Decades old family-run Toronto bakery-restaurant puts South American food on the map
A nearly 40-year-old bakery run by a Toronto family has been connecting the city with treats and dishes from a teeny-tiny South American country.
Emporio de los Sandwiches at Keele and Wilson has been pumping out traditional Uruguayan dishes since the 1980s.

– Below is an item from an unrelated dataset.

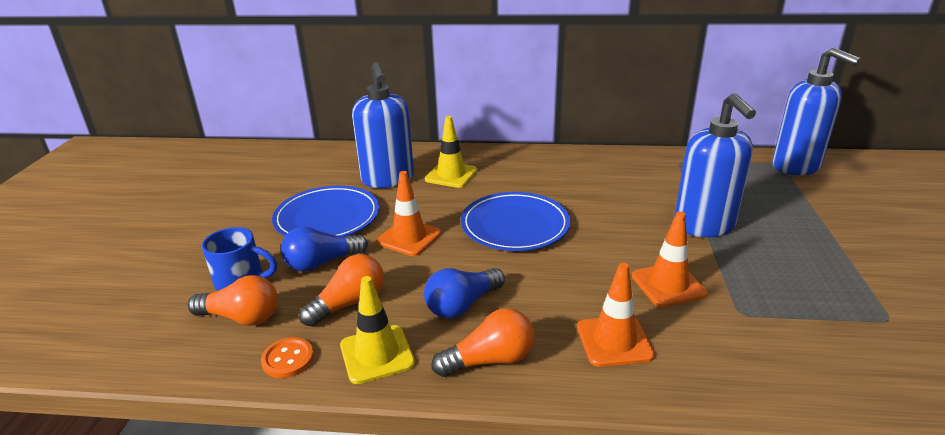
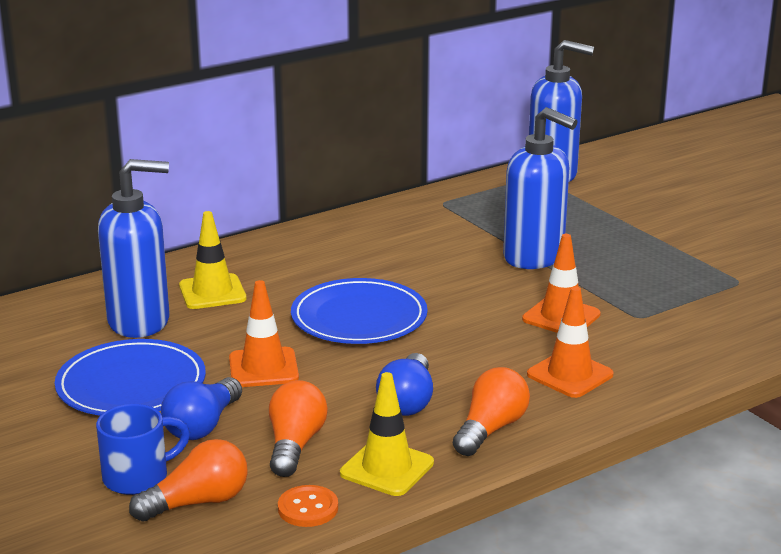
camera: 40 degrees left, 5 degrees down
blue soap dispenser [352,62,414,188] -> blue soap dispenser turned 45 degrees counterclockwise [98,159,170,338]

Although Toronto has since welcomed a few more Uruguayan bakeries like Montevideo Bakery & Cafe, it is widely regarded as an institution for those hailing from the smallest Spanish-speaking country on the southern continent.
Although the Uruguayan community in Toronto is small, Emporio and La Pasiva, the next-door restaurant, have been successfully owned and operated by the Mantero family for decades.
"We started off with predominately Uruguayan and Argentinian customers and now we've gotten a lot more multi-cultural customers, especially since the area has expanded and we are seeing a different variety of cultures," said Mariela Mantero, who has taken the reigns from her parents and is now running the show.
Around 20 years ago the Manteros opened up a restaurant right next door to the bakerya named La Pasiva, which specializes in more sit-down meals including the favourite Chivito Canadiense.
Thinly-sliced tender churrasco beef is topped with mozzarella, lettuce, tomatoes, green olives, mayo, ham and a hefty portion of back bacon sits underneath a fried egg, sandwiched between a crusty Kaiser role.
Together the restaurant and bakeshop have been putting Uruguayan food on the map, which Mantero says not many people are familiar with.
"A lot of people search us from Google, Uruguay is not well known in the world yet," she said while adding "we are more than soccer."
The journey can be traced back to Mantero's parents who first started out as entrepreneurs in Uruguay before coming to Canada and opening a pizza restaurant at Keele and Steeles.
"My dad has always been an entrepreneur, always had the ambition of it happen here - prior to having these stores we've had other businesses. Our clients from our old businesses are still our clients now," she said.
Nearly 40 years later and the Manteros are still living in the neighbourhood and making good on their promise of serving up authentic, homemade dishes and sweets.
Visit Emporio on the weekend and you'll be met with rows and rows of freshly-baked bizcochos, a variety of sweet or savoury pastries, usually eaten for breakfast or as an accompaniment to the steaming hot tea-like beverage, mate.
Don't forget to sample over 20 varieties of empanadas, olimpico sandwiches (multi-layer cold sandwiches usually with ham, cheese and other vegetables) alfajores (dulce de leche cookie sandwiches with coconut) and chaja - a peach and meringue dessert.
Emporio also sells their products wholesale, meaning you'll probably stumble on their own brand of cookies and empanada wrappers at many Latin bakeries in the GTA.
But even as the family continues to build their businesses, they've always made sure to help out the community where they came from.
"We as a family and as Uruguayans are always trying to help back home as much as possible. My parents, even now, we're raising money to feed the hungry people back home," said Mantero.
Visit Emporio De Los Sandwiches and La Pasiva at 894 and 896 Wilson Avenue.